* [Work instruction]
Repeat exactly, and only, the lines below starting at the line that contains "right front paw: (304, 243)" and ending at the line that contains "left hip: (174, 342)", inclusive of both.

* [Dataset entries]
=== Section Start ===

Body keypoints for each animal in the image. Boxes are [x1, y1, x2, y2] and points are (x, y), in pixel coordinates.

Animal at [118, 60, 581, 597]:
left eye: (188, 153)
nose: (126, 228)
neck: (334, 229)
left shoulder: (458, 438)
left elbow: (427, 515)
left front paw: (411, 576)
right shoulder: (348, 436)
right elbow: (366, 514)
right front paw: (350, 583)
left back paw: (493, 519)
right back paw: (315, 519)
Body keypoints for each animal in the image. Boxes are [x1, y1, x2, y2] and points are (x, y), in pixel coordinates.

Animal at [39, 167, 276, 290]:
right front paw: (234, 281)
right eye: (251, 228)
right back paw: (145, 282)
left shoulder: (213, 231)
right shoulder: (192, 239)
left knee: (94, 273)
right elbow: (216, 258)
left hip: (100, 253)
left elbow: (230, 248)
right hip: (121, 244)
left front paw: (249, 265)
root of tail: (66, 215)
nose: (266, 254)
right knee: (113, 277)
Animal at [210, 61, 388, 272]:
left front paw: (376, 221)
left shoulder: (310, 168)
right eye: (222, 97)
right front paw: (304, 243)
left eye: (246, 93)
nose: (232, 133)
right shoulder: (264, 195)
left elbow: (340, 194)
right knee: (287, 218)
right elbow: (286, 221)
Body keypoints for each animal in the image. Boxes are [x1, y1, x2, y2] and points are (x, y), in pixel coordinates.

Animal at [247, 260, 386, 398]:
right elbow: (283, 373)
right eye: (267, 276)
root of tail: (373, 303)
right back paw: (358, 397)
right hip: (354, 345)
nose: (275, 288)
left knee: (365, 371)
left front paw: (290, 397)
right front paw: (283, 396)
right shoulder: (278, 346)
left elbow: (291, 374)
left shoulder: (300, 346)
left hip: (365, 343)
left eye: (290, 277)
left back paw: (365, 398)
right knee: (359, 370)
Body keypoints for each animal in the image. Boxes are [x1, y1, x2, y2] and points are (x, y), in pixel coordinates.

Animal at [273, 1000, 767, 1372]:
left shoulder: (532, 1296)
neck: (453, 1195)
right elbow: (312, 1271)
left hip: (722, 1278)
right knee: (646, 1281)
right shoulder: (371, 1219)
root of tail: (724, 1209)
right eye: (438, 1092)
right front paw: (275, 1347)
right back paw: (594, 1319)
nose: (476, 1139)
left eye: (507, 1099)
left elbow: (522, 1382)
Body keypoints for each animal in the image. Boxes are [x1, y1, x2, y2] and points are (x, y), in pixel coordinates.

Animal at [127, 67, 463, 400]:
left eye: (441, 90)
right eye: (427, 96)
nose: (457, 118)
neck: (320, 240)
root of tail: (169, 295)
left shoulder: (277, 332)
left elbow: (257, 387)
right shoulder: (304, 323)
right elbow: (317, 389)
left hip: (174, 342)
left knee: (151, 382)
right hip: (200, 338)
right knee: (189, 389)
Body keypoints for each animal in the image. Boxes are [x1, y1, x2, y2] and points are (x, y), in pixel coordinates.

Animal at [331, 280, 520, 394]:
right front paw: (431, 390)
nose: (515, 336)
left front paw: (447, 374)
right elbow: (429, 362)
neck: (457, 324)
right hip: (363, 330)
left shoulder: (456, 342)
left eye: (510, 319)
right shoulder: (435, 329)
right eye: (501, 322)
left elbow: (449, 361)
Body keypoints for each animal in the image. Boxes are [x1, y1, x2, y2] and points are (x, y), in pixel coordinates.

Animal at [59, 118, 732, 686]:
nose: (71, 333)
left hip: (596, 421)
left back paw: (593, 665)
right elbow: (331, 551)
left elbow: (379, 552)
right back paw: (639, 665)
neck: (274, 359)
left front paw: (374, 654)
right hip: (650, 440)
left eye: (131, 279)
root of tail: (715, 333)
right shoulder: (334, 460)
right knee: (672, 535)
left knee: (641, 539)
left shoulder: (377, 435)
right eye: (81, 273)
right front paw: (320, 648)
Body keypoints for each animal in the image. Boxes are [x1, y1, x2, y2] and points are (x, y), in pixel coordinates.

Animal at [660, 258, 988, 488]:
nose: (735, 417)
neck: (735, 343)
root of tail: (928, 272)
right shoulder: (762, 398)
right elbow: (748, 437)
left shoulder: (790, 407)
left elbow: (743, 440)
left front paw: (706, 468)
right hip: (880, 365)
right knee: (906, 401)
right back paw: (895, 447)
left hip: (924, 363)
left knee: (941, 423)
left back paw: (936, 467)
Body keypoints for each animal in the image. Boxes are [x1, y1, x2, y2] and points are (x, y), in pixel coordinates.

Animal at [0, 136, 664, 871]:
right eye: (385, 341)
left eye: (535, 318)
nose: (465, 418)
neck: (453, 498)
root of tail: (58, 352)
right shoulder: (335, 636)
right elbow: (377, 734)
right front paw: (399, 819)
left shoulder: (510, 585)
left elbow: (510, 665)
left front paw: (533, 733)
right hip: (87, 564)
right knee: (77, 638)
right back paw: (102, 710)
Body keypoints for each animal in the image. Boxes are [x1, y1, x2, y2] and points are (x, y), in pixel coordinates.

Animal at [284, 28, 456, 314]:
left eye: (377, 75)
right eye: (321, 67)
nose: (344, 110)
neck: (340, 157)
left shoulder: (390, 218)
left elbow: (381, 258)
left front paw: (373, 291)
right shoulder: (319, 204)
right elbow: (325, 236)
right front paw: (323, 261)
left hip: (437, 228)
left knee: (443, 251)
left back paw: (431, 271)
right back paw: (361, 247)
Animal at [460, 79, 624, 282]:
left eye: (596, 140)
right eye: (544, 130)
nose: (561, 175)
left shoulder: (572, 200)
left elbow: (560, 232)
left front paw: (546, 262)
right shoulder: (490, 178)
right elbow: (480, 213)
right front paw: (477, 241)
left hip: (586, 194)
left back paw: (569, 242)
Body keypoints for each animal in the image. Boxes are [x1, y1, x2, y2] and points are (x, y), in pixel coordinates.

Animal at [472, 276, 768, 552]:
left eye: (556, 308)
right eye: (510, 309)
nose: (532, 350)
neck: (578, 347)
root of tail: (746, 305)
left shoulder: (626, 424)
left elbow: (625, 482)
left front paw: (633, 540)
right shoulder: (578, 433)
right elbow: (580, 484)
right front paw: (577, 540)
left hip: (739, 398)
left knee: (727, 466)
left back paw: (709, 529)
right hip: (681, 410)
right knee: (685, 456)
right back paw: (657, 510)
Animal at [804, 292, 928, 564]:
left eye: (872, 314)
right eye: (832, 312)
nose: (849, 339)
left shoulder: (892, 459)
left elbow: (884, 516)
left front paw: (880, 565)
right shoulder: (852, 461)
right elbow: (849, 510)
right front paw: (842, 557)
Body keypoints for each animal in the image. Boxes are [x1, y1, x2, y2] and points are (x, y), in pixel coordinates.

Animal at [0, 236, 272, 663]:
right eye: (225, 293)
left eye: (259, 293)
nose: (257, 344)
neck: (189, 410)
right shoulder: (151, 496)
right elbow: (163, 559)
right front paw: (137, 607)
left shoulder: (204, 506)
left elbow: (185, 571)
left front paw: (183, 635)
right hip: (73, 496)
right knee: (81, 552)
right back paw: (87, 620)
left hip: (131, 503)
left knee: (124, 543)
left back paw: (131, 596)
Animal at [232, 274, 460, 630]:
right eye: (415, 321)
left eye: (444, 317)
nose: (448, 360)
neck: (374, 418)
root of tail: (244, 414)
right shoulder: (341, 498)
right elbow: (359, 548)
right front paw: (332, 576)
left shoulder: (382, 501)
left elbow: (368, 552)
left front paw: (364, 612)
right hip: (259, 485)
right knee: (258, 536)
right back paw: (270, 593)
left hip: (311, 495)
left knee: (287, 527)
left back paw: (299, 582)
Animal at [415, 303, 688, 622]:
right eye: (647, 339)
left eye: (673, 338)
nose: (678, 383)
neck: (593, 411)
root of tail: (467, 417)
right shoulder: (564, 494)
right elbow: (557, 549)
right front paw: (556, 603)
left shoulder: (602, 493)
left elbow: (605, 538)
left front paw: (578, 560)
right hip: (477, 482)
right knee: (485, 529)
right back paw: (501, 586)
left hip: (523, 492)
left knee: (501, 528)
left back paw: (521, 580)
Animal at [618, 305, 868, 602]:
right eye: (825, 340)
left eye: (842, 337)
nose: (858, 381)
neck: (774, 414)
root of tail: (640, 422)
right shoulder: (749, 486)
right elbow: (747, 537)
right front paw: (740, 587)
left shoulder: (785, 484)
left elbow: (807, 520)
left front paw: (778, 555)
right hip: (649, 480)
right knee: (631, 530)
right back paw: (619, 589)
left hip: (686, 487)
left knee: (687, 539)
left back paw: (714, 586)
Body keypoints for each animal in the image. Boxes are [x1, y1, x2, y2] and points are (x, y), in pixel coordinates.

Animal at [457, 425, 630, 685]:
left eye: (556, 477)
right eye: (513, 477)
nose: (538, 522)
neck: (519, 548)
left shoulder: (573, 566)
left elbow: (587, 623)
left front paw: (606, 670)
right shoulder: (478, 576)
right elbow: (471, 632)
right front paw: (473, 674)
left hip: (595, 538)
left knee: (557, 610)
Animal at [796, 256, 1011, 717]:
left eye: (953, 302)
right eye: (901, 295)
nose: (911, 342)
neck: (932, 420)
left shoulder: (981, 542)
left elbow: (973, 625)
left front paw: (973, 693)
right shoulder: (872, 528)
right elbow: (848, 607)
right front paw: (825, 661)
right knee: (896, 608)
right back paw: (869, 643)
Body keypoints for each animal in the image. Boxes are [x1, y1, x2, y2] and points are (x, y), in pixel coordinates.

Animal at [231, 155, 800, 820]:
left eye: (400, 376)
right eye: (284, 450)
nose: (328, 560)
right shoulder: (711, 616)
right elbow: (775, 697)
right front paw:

=== Section End ===

* [Your solution]
right front paw: (304, 243)
left eye: (246, 93)
nose: (232, 133)
right shoulder: (264, 195)
left elbow: (340, 194)
right knee: (287, 218)
right elbow: (286, 221)
Body keypoints for each animal in the image. Boxes are [x1, y1, x2, y2] and points are (x, y), in pixel coordinates.

Animal at [247, 260, 386, 398]:
right elbow: (283, 373)
right eye: (267, 276)
root of tail: (373, 303)
right back paw: (358, 397)
right hip: (354, 345)
nose: (275, 288)
left knee: (365, 371)
left front paw: (290, 397)
right front paw: (283, 396)
right shoulder: (278, 346)
left elbow: (291, 374)
left shoulder: (300, 346)
left hip: (365, 343)
left eye: (290, 277)
left back paw: (365, 398)
right knee: (359, 370)
Body keypoints for each animal in the image. Boxes are [x1, y1, x2, y2] and points are (x, y), in pixel coordinates.

Animal at [273, 1000, 767, 1372]:
left shoulder: (532, 1296)
neck: (453, 1195)
right elbow: (312, 1271)
left hip: (722, 1278)
right knee: (646, 1281)
right shoulder: (371, 1219)
root of tail: (724, 1209)
right eye: (438, 1092)
right front paw: (275, 1347)
right back paw: (594, 1319)
nose: (476, 1139)
left eye: (507, 1099)
left elbow: (522, 1382)
Body keypoints for each animal in the image. Boxes are [x1, y1, x2, y2] and points are (x, y), in pixel coordinates.

Animal at [127, 67, 463, 400]:
left eye: (441, 90)
right eye: (427, 96)
nose: (457, 118)
neck: (320, 240)
root of tail: (169, 295)
left shoulder: (277, 332)
left elbow: (257, 387)
right shoulder: (304, 323)
right elbow: (317, 389)
left hip: (174, 342)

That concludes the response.